Elder Ernest Siva (Cahuilla-Serrano), president of Dorothy Ramon Learning Center, plays three traditional Southern California songs here. Although these songs are customarily sung, Ernest Siva likes to play bird songs and other traditional songs on the flute, as his late maternal great-grandfather Juan Ramon once did. He plays near one of his elderberries, called kuuht in Serrano, hunqwat in Cahuilla. The shrub burned in the 2020 Apple Fire, along with much of the wild lands surrounding his canyon home. Now it’s growing back.
To see what this elderberry looked like just before the summer fire, and explore its many powerful gifts and uses, see the Dorothy Ramon Learning Center’s “Elderberry Memories” from July 8, 2020.
The canyon comes back
Snow Creek: “Inspiration and hope”
By Christine Giles
Editor’s note: Christine Giles, who has lived in the Snow Creek area of the Coachella Valley for more than 20 years, shares some of her discoveries as she watches her area recover.
On the afternoon of September 17, 2020, a Desert Water Agency truck exploded, igniting a fire that spread to 1,200 acres in less than an hour. Called the Snow Fire, it quickly traveled south and west, up Snow Creek Canyon located at the base of the north face of Mt. San Jacinto. While no structures burned, the fire consumed more than 6,200 acres of vegetation and in an area of cultural significance. The area is the ancestral homeland of the Teshana Wanakik lineage of Cahuilla Indians (1).

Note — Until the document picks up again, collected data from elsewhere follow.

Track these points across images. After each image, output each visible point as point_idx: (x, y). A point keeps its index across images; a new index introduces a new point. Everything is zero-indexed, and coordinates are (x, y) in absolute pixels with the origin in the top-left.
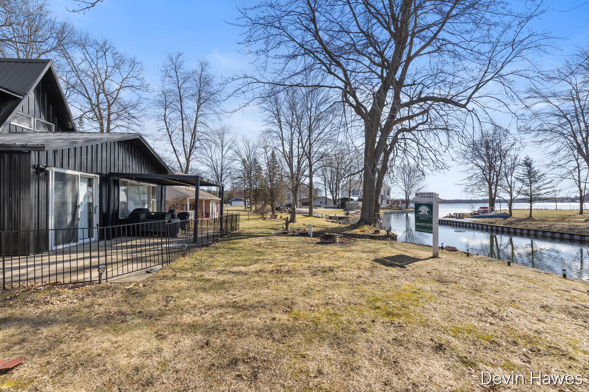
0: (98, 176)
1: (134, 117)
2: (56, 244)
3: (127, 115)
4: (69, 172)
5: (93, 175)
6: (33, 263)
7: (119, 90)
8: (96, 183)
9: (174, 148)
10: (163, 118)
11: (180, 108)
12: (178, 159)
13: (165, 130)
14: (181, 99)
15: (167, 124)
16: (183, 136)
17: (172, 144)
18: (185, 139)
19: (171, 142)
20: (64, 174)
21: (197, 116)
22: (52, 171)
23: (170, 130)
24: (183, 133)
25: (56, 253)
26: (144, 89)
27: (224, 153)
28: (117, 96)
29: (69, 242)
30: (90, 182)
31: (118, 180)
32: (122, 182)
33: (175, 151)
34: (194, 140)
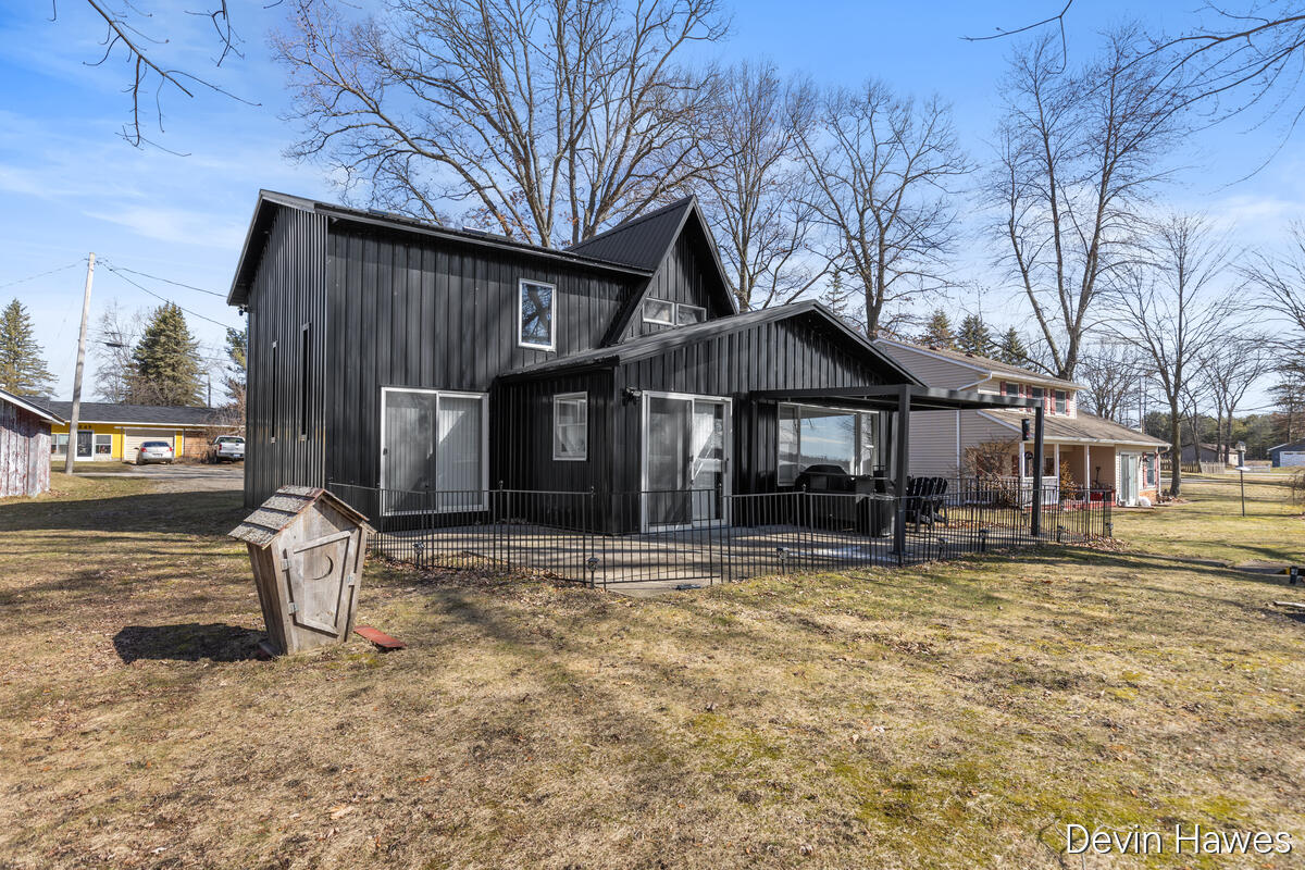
0: (730, 399)
1: (934, 246)
2: (653, 522)
3: (921, 243)
4: (673, 396)
5: (720, 398)
6: (601, 548)
7: (902, 189)
8: (729, 412)
9: (1034, 303)
10: (1007, 229)
11: (1050, 193)
12: (1046, 332)
13: (1012, 260)
14: (1050, 164)
15: (1018, 240)
16: (1060, 263)
17: (1029, 293)
18: (1066, 272)
19: (1028, 287)
20: (664, 401)
21: (1102, 198)
22: (646, 397)
23: (1024, 257)
24: (1060, 257)
25: (650, 538)
26: (955, 171)
27: (1186, 295)
28: (898, 204)
29: (674, 523)
30: (718, 411)
31: (776, 404)
32: (786, 409)
33: (1038, 311)
34: (1093, 271)
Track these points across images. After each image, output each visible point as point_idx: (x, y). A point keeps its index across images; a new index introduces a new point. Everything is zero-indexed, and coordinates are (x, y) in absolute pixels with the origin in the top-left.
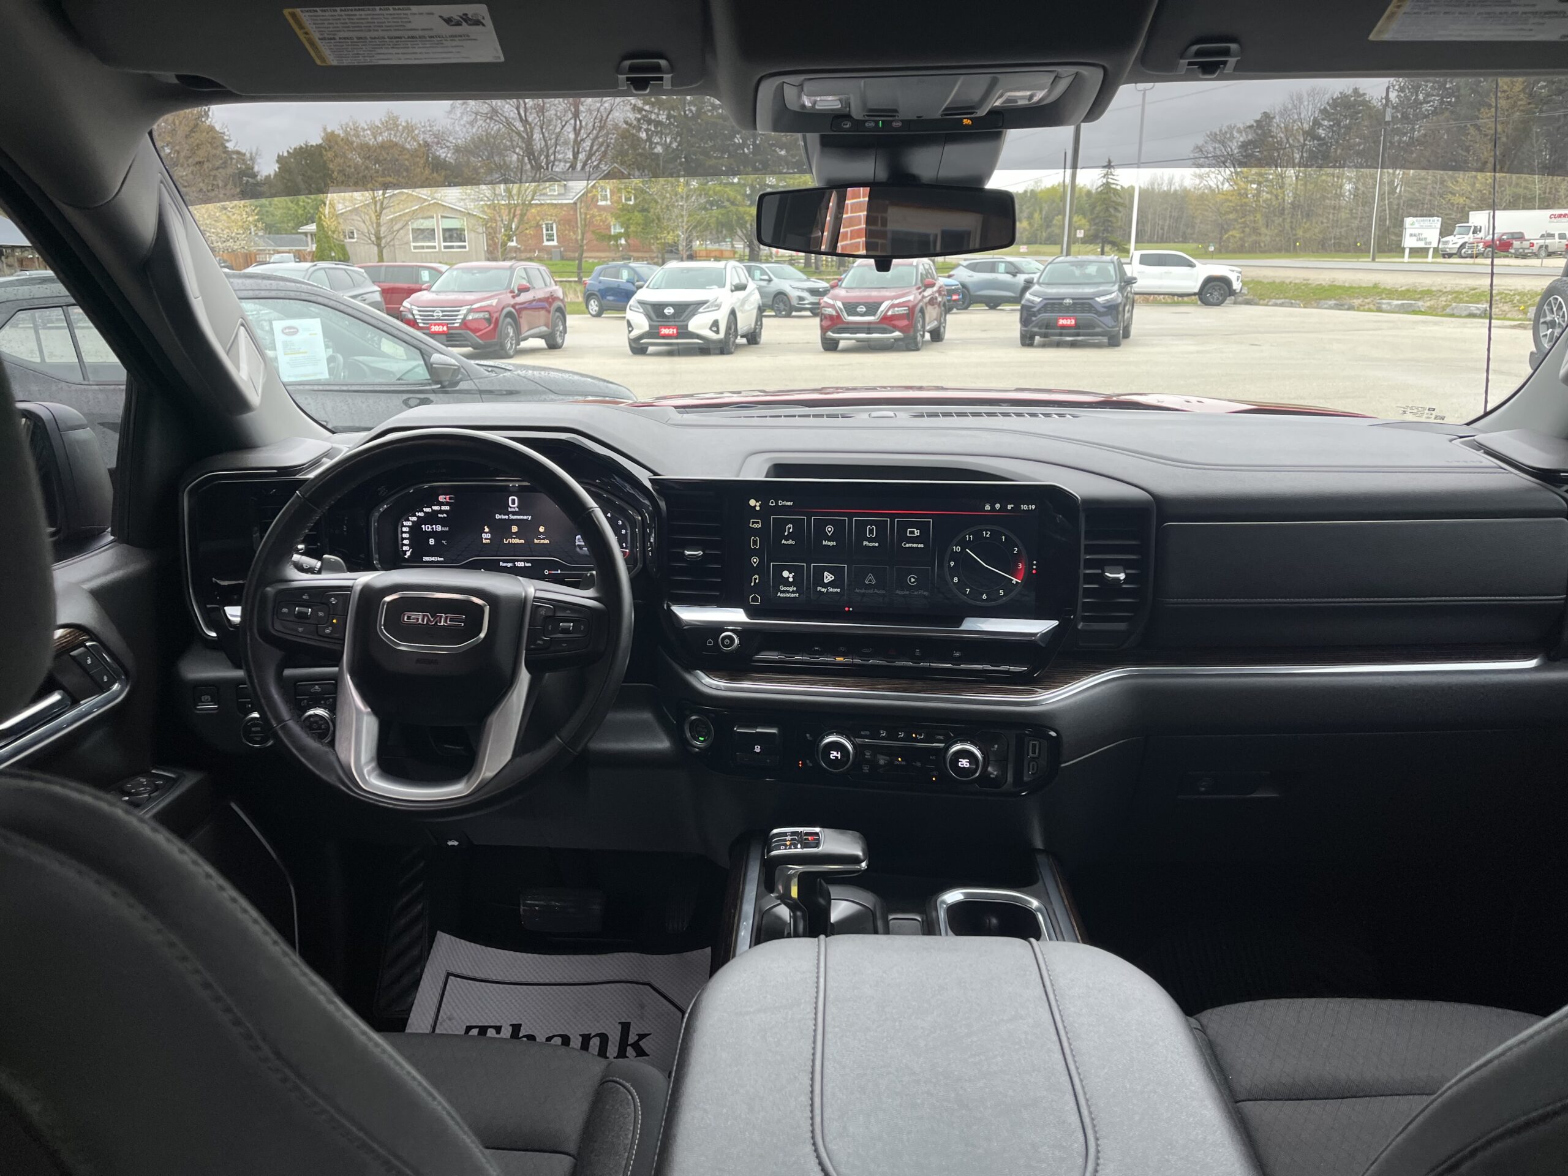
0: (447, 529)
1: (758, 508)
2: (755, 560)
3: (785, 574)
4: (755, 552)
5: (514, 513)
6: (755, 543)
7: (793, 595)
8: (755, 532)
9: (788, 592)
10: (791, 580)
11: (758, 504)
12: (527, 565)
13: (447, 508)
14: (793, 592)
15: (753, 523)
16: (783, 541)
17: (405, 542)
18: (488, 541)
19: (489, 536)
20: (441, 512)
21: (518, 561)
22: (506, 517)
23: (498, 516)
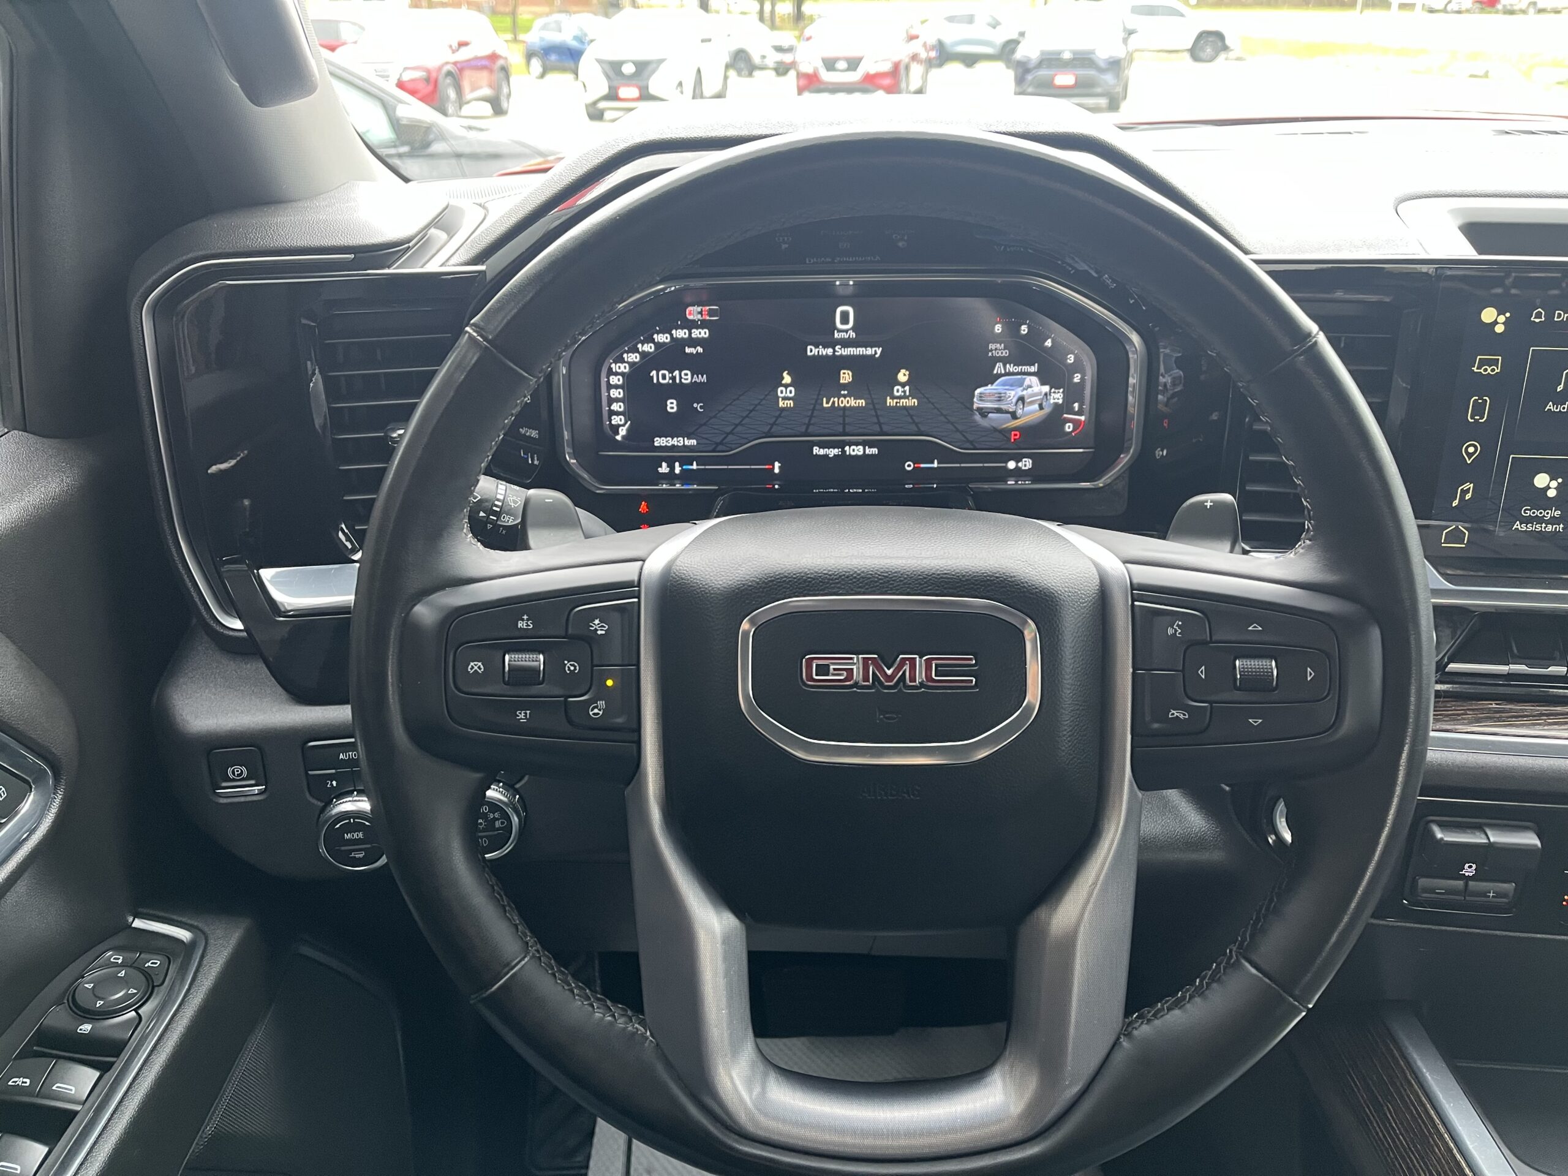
0: (703, 379)
1: (1499, 329)
2: (1471, 449)
3: (1541, 480)
4: (1474, 432)
5: (846, 343)
6: (1479, 409)
7: (1550, 528)
8: (1485, 384)
9: (1540, 520)
10: (1552, 493)
11: (1502, 319)
12: (869, 451)
13: (703, 333)
14: (1553, 521)
15: (1482, 363)
16: (1550, 406)
17: (615, 407)
18: (790, 403)
19: (791, 392)
20: (693, 342)
21: (850, 444)
22: (830, 351)
23: (812, 351)
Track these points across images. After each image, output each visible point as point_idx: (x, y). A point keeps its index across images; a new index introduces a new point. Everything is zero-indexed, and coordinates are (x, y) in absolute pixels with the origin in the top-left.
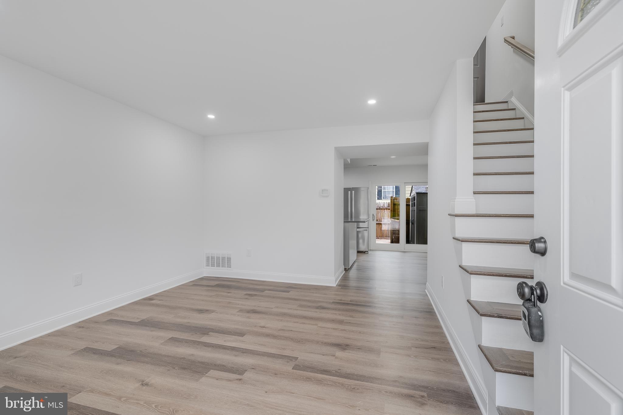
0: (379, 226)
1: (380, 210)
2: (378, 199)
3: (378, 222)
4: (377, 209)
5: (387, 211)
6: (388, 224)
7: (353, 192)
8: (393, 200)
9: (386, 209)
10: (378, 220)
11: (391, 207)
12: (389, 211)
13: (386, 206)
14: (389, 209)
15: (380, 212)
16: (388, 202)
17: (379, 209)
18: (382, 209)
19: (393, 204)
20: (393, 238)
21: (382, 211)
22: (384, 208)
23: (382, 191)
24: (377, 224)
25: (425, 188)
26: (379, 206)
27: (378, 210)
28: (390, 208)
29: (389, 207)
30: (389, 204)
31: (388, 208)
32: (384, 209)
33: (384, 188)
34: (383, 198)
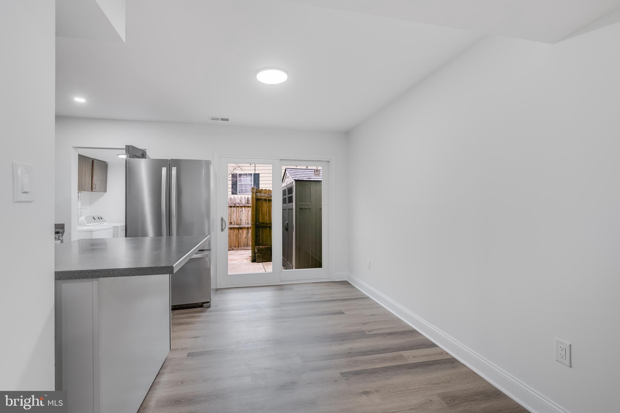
0: (234, 231)
1: (235, 209)
2: (233, 193)
3: (232, 226)
4: (231, 207)
5: (245, 209)
6: (247, 228)
7: (174, 171)
8: (256, 192)
9: (245, 207)
10: (233, 223)
11: (253, 203)
12: (250, 209)
13: (244, 202)
14: (248, 207)
15: (235, 212)
16: (246, 197)
17: (234, 207)
18: (238, 207)
19: (256, 199)
20: (256, 251)
21: (238, 210)
22: (241, 205)
23: (238, 183)
24: (231, 228)
25: (314, 171)
26: (234, 203)
27: (233, 209)
28: (250, 205)
29: (248, 203)
30: (248, 200)
31: (247, 205)
32: (242, 207)
33: (241, 181)
34: (239, 193)
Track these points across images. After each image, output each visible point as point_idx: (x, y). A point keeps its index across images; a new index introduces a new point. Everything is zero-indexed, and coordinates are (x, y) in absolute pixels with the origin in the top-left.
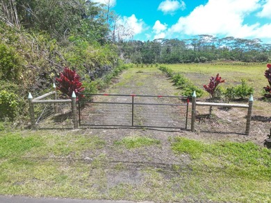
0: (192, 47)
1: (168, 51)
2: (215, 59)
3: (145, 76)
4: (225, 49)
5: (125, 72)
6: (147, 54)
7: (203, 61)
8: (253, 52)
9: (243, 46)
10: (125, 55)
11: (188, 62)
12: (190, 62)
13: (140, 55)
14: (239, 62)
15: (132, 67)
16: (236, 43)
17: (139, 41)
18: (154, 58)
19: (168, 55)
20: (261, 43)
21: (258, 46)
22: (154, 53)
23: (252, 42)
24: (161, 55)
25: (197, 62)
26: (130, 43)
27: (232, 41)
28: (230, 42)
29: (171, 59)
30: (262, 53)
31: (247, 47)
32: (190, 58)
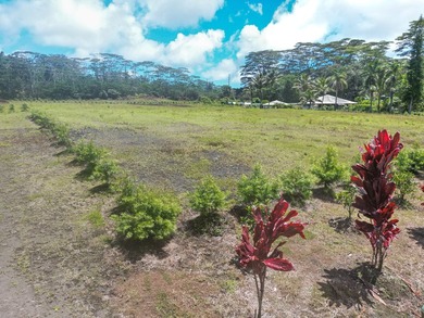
0: (92, 72)
1: (48, 76)
2: (132, 94)
4: (144, 79)
7: (114, 97)
8: (181, 86)
9: (166, 77)
11: (88, 98)
12: (93, 98)
14: (165, 100)
16: (157, 72)
18: (18, 87)
19: (48, 83)
20: (189, 75)
21: (186, 77)
22: (18, 79)
23: (178, 71)
24: (35, 84)
25: (103, 97)
27: (152, 68)
28: (149, 69)
29: (56, 91)
30: (191, 88)
31: (173, 79)
32: (92, 91)
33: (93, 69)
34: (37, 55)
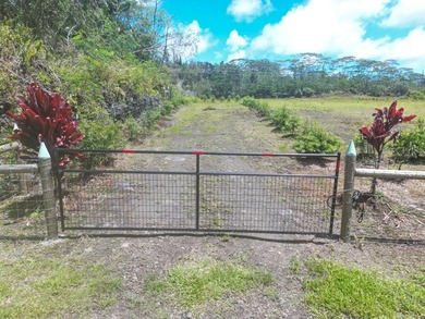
0: (291, 73)
1: (253, 78)
2: (327, 91)
3: (219, 115)
4: (343, 77)
5: (183, 109)
6: (220, 82)
7: (308, 95)
8: (386, 81)
9: (370, 71)
10: (185, 84)
11: (284, 97)
12: (288, 96)
13: (208, 85)
14: (363, 96)
15: (195, 102)
16: (358, 67)
17: (207, 63)
18: (230, 89)
19: (253, 85)
20: (398, 67)
21: (392, 71)
22: (231, 82)
23: (382, 64)
24: (243, 86)
25: (298, 96)
26: (193, 66)
27: (352, 64)
28: (349, 65)
29: (258, 92)
30: (398, 83)
31: (376, 73)
32: (288, 90)
33: (292, 69)
34: (247, 61)
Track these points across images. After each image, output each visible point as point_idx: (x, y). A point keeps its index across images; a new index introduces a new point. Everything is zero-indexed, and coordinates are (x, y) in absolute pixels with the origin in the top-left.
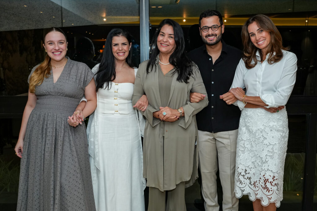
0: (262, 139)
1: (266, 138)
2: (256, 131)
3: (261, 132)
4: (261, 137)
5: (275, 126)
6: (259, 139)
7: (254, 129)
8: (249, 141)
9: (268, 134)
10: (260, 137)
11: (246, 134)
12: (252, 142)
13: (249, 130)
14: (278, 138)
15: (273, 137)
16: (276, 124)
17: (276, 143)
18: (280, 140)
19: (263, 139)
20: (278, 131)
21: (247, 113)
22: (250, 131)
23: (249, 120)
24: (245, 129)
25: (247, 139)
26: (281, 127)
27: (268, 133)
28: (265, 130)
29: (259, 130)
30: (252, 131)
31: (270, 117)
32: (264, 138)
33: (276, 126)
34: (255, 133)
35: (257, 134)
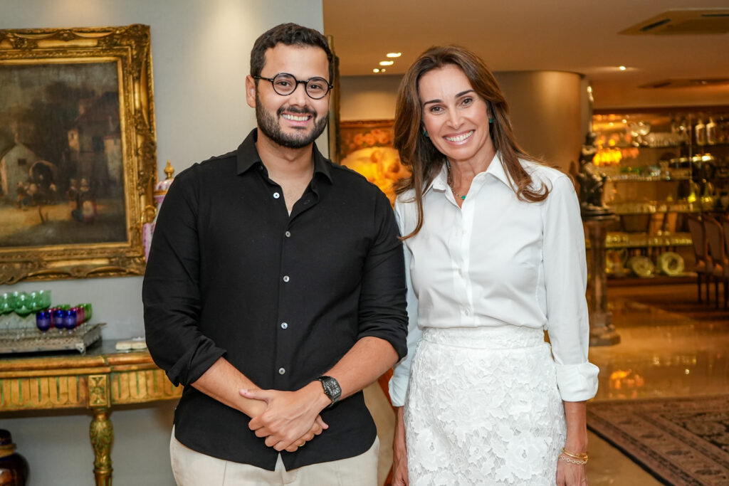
0: (490, 463)
1: (503, 461)
2: (468, 439)
3: (486, 440)
4: (487, 456)
5: (528, 416)
6: (481, 466)
7: (461, 432)
8: (448, 472)
9: (508, 446)
10: (484, 459)
11: (435, 450)
12: (460, 475)
13: (444, 436)
14: (541, 456)
15: (524, 455)
16: (528, 408)
17: (537, 474)
18: (546, 463)
19: (493, 465)
20: (538, 431)
21: (432, 378)
22: (447, 439)
23: (441, 400)
24: (431, 434)
25: (440, 468)
26: (545, 416)
27: (508, 443)
28: (498, 433)
29: (477, 433)
30: (456, 441)
31: (510, 386)
32: (496, 462)
33: (531, 416)
34: (464, 444)
35: (472, 450)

According to the late Chief Francisco Patencio, Evan ga net, the Fox, gave the name Na hal log wen et (center of the open place) to Snow Creek when he crossed it in his travels in early times. (2)
In late December, the scorched land began to show signs of recovery. Along the western slope of the mouth of the canyon, juncus textilis or basket rush, called seily in Cahuilla (3) and used in basket weaving, is proliferating in several areas.
This area is saturated by a series of springs, and bright green leaves are beginning to sprout from the base of Fremont cottonwood, hollyleaf cherry, Western sycamore, and other trees. Beavertail cactus, deergrass, encelia (brittlebush), and other scrubs, grasses, and trees are showing signs of survival and recovery. There also are signs of wildlife, although still scarce, including coyote scat and possibly rabbit, what may be a red-tailed hawk feather, and spider webs.
These are hopeful signs and as winter turns to spring, more native plants should begin to emerge, including sages, chia, yerba santa, willows, desert apricot, white alder, and some of the 38 trees, 64 grasses, 141 shrubs, and more than 270 annual and perennial herbs listed as native to the area, according to calflora.org (4).
I plan to continue exploring Snow Creek Canyon, as it has become an experience symbolic of hope and inspiration.
1. Bean, Lowell John, Sylvia Brakke Vane, and Jackson Young, 1991, The Cahuilla Landscape: The Santa Rosa and San Jacinto Mountains, Ballena Press, p. 65.
2. Patencio, Francisco. 1943. Stories and Legends of the Palm Springs Indians. As told to Margaret Boynton. © Palm Springs Desert Museum, p. 54.
3. Bean, Lowell John, and Katherine Siva Saubel, 1972, Temalpakh: Cahuilla Indian knowledge and usage of plants, Malki-Ballena Press, pp. 80–81.
4. Calscape.org and Calflora.org, accessed January 15, 2021.